A small but significant step toward equality
MARIKO TAI, Nikkei staff writer
TOKYO -- It might only be a symbolic step for Japan, but it was certainly an important and memorable day for 30-year-old Koyuki Higashi, a resident of the capital.
"I would like to thank all who have worked together to issue the certificate," said Higashi, a lesbian, as she held up Japan's very first certificate for same-sex partnership issued by Shibuya Ward on Thursday.
Gay partners above 20 years old, living in Shibuya and Setagaya Wards in Tokyo can now apply for and receive such certificates.
These pieces of paper, although significant, are symbolic in nature. They do not give holders the same legal entitlements as married couples, but they do allow them the right to live together as partners.
Japan's younger generation is increasingly supportive of gay rights. According to U.S. think-tank Pew Research Center, 83% of Japanese aged between 18 and 29 said "homosexuality should be accepted" in 2013. The figure was higher than the 79% in the U.K., 70% in the U.S., 32% in China and 71% in South Korea.

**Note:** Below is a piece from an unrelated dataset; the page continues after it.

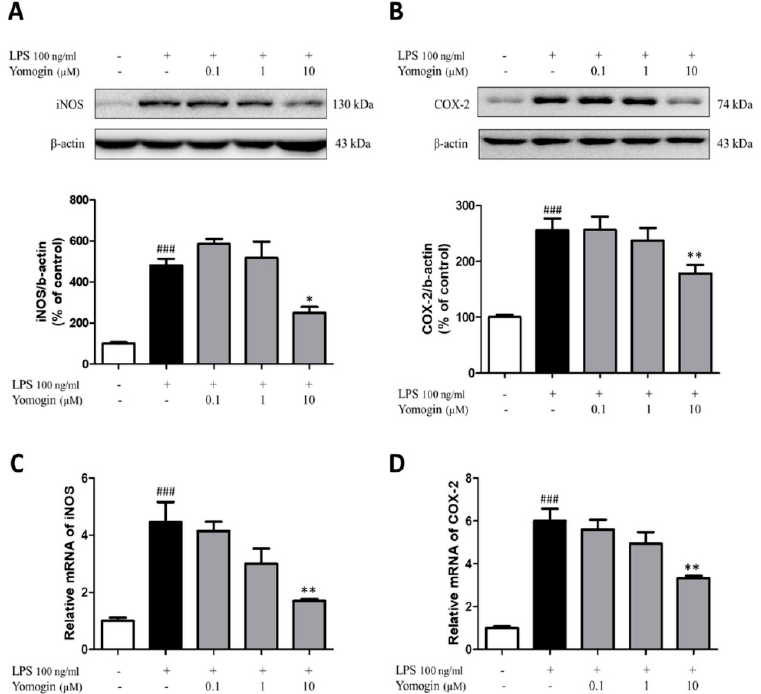
Figure 4. Effects of yomogin on expressions of iNOS and COX-2 in LPS-stimulated BV2 microglial cells. The cells were treated with various concentrations (0.1–10 µ M) of yomogin for 1 h before LPS treatment. The protein levels of iNOS ( A ) and COX-2 ( B ) were determined by Western blotting ( n = 5–6 per group). The mRNA levels of iNOS ( C ) and COX-2 ( D ) were analyzed by qRT-PCR ( n = 6 per group). Data were analyzed by one-way ANOVA, followed by Tukey’s post hoc test. ### p < 0.001 compared to the control group; * p < 0.05 and ** p < 0.01 compared to the LPS-only-treated group. Values are the mean ± SEM.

Dentsu Diversity Lab estimates that one out of 13 people in Japan would consider themselves to be lesbian, gay, bisexual or transgender. Dentsu also estimates that this number translates into 6 trillion yen ($49.4 million) in consumption.

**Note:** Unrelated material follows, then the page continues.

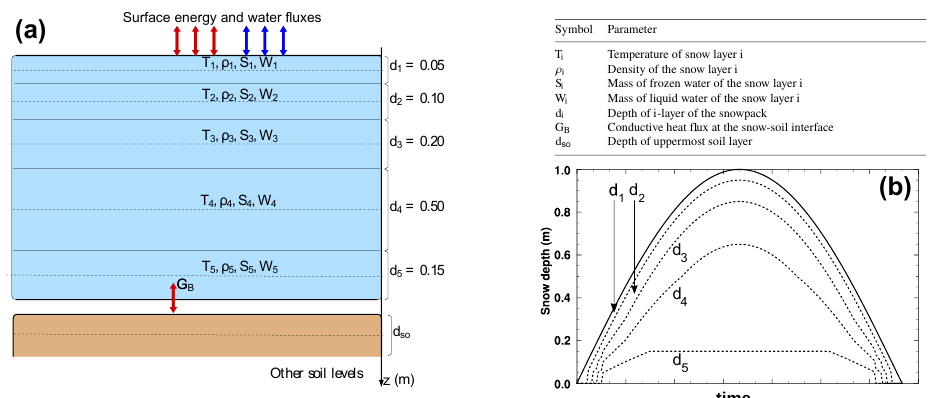
Figure 5. Schematic of the multi-layer snow scheme ( a ) for a 1-metre thick snowpack with its vertical discretization ( d 1 , . . . , d 5 , in m) for flat terrains. ( b ) Idealized time-series of snow depth accumulation and ablation (continuous line) over flat terrain, with the vertical discretization used in the multi-layer scheme. The list of symbols used in ( a , b ) is also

The business community has certainly been clued into the potential of this market and beyond. Ayaka Asami, a Dentsu researcher, said: "The time of targeting only LGBT for their purchasing power is already over in Japan. The purchasing power of heterosexuals who support the LGBT community is widening the market."
Online business Lifenet Insurance Company, for one, announced on Wednesday an expansion of its services to include same-sex partners as policy beneficiaries.
"We think this service is nothing progressive" said Daisuke Iwase, president and chief operating officer of the company. "Covering someone important equally is fundamental to life insurance" he added.
LGBT users of SoftBank mobile can also register their partners for the company's family discount program.
But while LGBT is increasingly accepted as the norm in Japan, society "is still far from truly accepting us both on national and individual level," said Naoto Hiraki, a transgender female.
There is no specific legal protection for gay people, or financial support for the surgery required by transgender people. Hiraki paid 1.2 million yen for her surgery to become a woman and to change her registered gender.
In the case of Lifenet Insurance, a same sex partner will need to pay a 1.2 million yen in inheritance tax to receive a 10 million yen payout for a life insurance policy. A heterosexual partner does not need to pay any tax.